> **BACAAN YANG DISEDIAKAN**
****************************************

Hm, Candi Sukuh, candi yang terkenal akan relief dan arca – arcanya yang tidak lazim dan nyeleneh
 dibanding candi – candi lain di Indonesia, bahkan begitu uniknya, 
mungkin relief – relief di Candi Khajuharo, India yang dapat 
menandinginya !!
Bacpacker ke Candi Sukuh
Berhubung Candi Sukuh merupakan wisata andalan Kabupaten Karanganyar, maka tak susah untuk menuju Candi Sukuh ini
   >  Dari Solo, kita dapat naik bus jurusan Solo – Tawangmangu dengan biaya Rp 4.000,- dan turun di Terminal Pandaan.
   >  Dari
 Terminal Karangpandan banyak sekali bus ¾ dan angkudes. Naiklah yang 
menuju Pertigaan Nglorog dan mintalah kepada supirnya untuk menurunkan 
kita di pertigaan Nglorog. Biaya Rp 2.500,- sampai Rp 3.000,-
>  Dari
 Pertigaan Nglorog ke Candi Sukuh masih jauh. Sangat disarankan untuk 
naik ojek yang merupakan kendaraan umum satu – satunya yang menuju ke 
Candi Sukuh karena jalannya yang naik terjal [kalau sendiri dan ingin 
hemat, silahkan berjalan kaki, tapi kalau tidak terbiasa naik gunung, 
jangan salahkan siapapn jika ambruk di tengah jalan]
>  Biaya
 ojek sekali jalan Rp 5.000,- karena tak ada ojek di Candi Sukuh, maka 
suruhlah pak ojeknya menunggu, tentunya dengan menambah biaya lagi, atau
 jika sekalian ingin ke Candi Ceto bisa negosiasi harga terlebih dahulu !

****************************************

> **INFORMASI YANG DIBERIKAN**
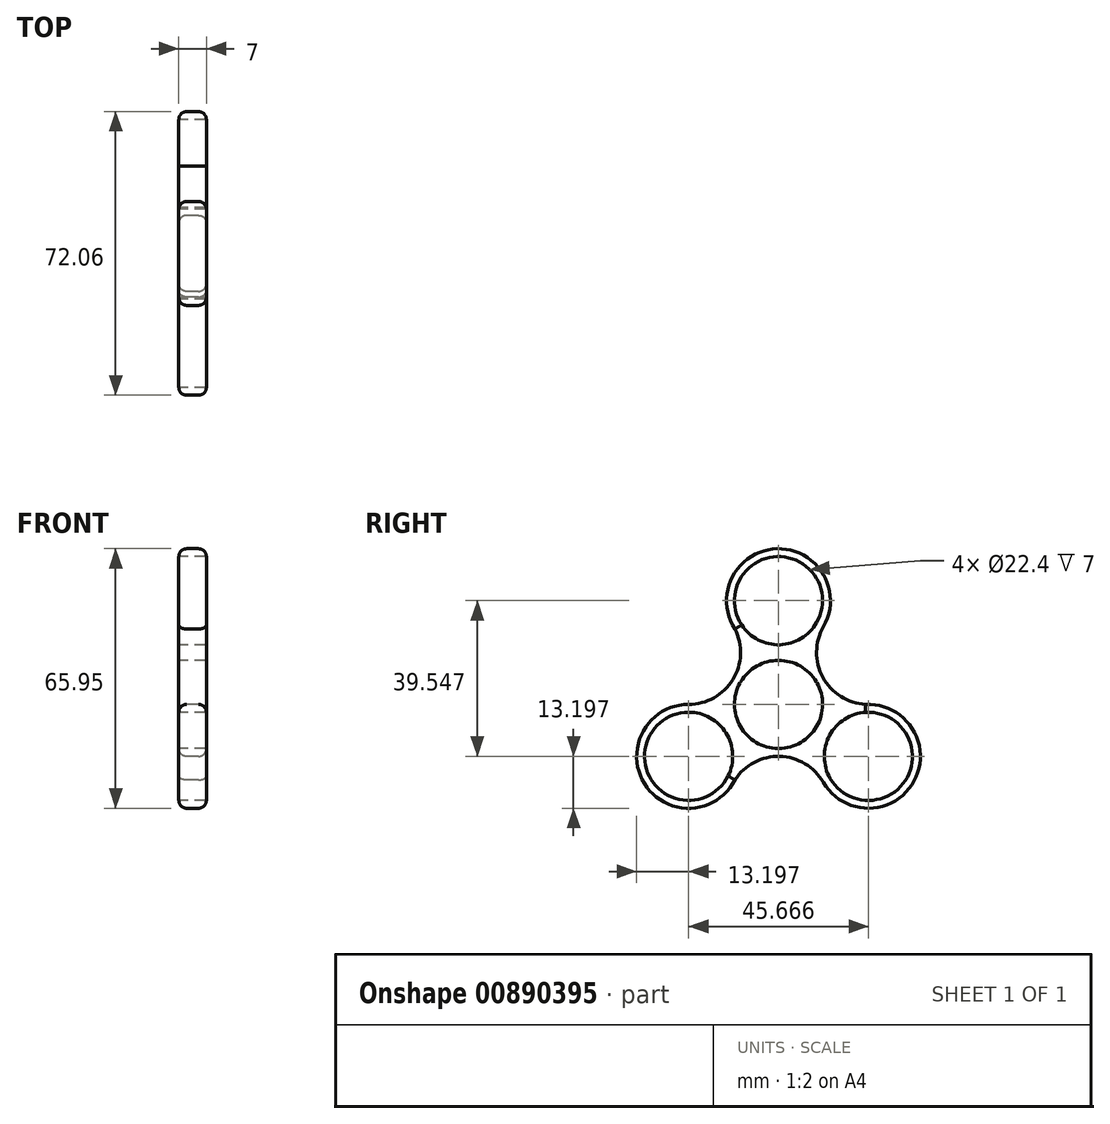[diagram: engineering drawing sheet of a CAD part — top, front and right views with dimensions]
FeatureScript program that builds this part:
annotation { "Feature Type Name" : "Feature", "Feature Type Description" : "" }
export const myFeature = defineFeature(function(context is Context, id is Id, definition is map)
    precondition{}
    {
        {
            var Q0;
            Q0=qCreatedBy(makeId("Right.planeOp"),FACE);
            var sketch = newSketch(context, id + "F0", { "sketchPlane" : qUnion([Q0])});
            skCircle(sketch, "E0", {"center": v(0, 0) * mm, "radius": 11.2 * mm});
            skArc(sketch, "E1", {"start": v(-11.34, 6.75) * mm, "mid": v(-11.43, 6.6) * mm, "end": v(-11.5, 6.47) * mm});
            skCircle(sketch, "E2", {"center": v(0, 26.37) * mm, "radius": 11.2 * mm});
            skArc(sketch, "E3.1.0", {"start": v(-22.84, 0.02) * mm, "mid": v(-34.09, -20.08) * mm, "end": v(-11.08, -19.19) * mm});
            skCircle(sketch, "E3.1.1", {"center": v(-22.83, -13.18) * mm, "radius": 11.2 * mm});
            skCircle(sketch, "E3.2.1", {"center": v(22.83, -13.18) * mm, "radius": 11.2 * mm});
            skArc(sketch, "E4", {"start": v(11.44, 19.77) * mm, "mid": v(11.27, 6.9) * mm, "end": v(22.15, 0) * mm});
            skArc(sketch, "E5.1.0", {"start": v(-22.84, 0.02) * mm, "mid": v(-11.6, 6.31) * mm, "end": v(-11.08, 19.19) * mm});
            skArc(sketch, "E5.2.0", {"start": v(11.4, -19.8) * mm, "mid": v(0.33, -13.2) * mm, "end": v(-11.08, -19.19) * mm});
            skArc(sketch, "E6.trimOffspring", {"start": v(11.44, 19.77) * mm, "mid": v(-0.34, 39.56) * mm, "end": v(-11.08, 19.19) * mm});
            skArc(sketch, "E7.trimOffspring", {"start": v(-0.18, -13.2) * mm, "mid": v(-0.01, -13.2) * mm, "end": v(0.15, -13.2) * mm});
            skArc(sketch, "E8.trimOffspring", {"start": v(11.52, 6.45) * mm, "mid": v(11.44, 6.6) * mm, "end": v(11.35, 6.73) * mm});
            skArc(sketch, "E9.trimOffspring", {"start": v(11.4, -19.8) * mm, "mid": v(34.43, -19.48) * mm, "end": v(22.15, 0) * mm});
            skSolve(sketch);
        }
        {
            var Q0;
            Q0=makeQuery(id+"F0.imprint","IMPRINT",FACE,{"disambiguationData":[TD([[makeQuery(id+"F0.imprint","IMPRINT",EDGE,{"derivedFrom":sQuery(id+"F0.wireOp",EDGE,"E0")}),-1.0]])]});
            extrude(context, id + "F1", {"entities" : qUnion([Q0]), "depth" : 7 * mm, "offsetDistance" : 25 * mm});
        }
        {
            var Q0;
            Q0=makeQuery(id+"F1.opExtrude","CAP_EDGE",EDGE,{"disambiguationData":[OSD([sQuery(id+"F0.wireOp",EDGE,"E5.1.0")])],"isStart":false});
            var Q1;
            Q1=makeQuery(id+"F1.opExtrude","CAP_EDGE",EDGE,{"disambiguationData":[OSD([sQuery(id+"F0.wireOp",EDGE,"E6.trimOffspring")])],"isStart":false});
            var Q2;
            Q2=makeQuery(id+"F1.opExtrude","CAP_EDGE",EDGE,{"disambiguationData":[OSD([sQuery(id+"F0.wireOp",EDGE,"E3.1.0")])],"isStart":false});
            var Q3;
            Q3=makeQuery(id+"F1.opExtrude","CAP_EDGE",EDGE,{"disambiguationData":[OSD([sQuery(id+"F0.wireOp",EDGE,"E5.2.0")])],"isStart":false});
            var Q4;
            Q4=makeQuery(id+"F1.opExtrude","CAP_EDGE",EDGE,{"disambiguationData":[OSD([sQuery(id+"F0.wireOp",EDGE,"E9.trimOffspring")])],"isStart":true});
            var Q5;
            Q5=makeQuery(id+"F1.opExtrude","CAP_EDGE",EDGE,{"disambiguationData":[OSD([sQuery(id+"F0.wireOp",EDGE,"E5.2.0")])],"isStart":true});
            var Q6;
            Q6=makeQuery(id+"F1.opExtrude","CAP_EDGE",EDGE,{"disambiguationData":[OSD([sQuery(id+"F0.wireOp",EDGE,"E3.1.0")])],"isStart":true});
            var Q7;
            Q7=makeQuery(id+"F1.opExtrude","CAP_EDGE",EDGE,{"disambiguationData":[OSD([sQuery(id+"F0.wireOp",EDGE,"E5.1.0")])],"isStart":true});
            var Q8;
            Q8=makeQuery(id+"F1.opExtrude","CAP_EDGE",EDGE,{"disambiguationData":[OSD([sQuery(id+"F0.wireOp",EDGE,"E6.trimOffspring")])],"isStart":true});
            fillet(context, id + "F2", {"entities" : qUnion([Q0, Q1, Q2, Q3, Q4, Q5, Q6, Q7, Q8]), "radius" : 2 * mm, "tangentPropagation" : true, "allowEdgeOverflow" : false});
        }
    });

****************************************

> **TUJUAN LATIHAN**
Jawablah pertanyaan berikut berdasarkan bacaan tentang Candi Sukuh.
(a) Relief di candi mana di India yang disebut mungkin dapat menandingi keunikan Candi Sukuh?
(b) Berapa biaya naik bus jurusan Solo – Tawangmangu?
(c) Berapa biaya ojek sekali jalan?

> **PENYELESAIAN LATIHAN**
(a) Candi Khajuharo.
(b) Rp 4.000,-.
(c) Rp 5.000,-.